Parameters must be passed as pairs of valid keywords and respective argument.
For example:
::
datahandler.set_param(overwrite = True)
Args:
data_dir(bool): Directory where the data can be found (as defined in the :py:class:`do_mpc.sampling.Sampler`).
sample_name(str): Naming scheme for samples (as defined in the :py:class:`do_mpc.sampling.Sampler`).

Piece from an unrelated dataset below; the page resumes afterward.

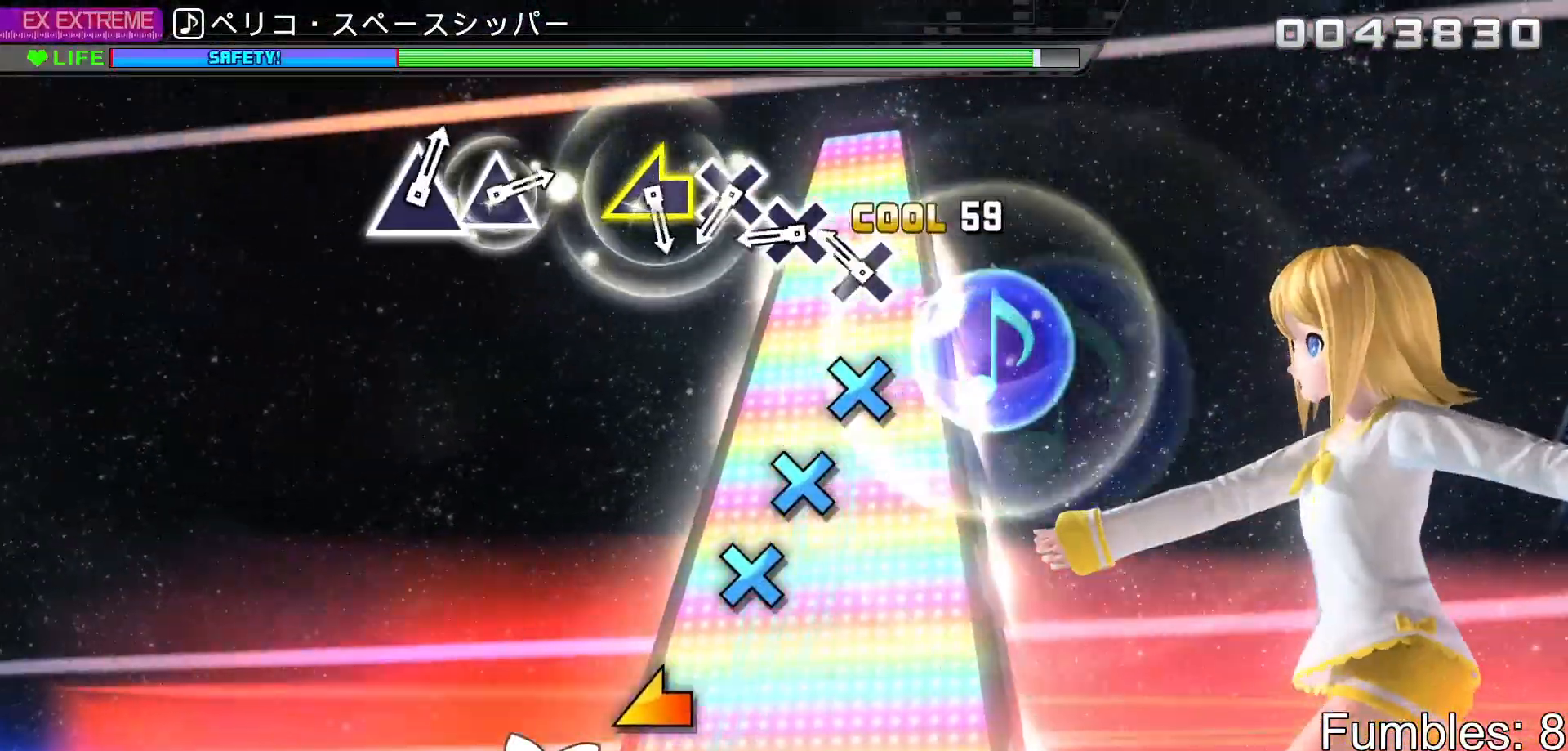
{"buttons": ["CROSS"], "left_stick": "center", "right_stick": "center", "events": [[117, "CIRCLE", "up"], [200, "CROSS", "down"], [317, "CROSS", "up"], [400, "CROSS", "down"]]}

save_format(str): Choose either ``pickle`` or ``mat`` (as defined in the :py:class:`do_mpc.sampling.Sampler`).
"""
for key, value in kwargs.items():
if not (key in self.data_fields):
print('Warning: Key {} does not exist for DataHandler.'.format(key))
else:
setattr(self, key, value)
def set_post_processing(self, name:str, post_processing_function:Union[types.FunctionType,types.BuiltinFunctionType])->None:
"""Set a post processing function.
The post processing function is applied to all loaded samples, e.g. with :py:meth:`__getitem__` or :py:meth:`filter`.
Users can set an arbitrary amount of post processing functions by repeatedly calling this method.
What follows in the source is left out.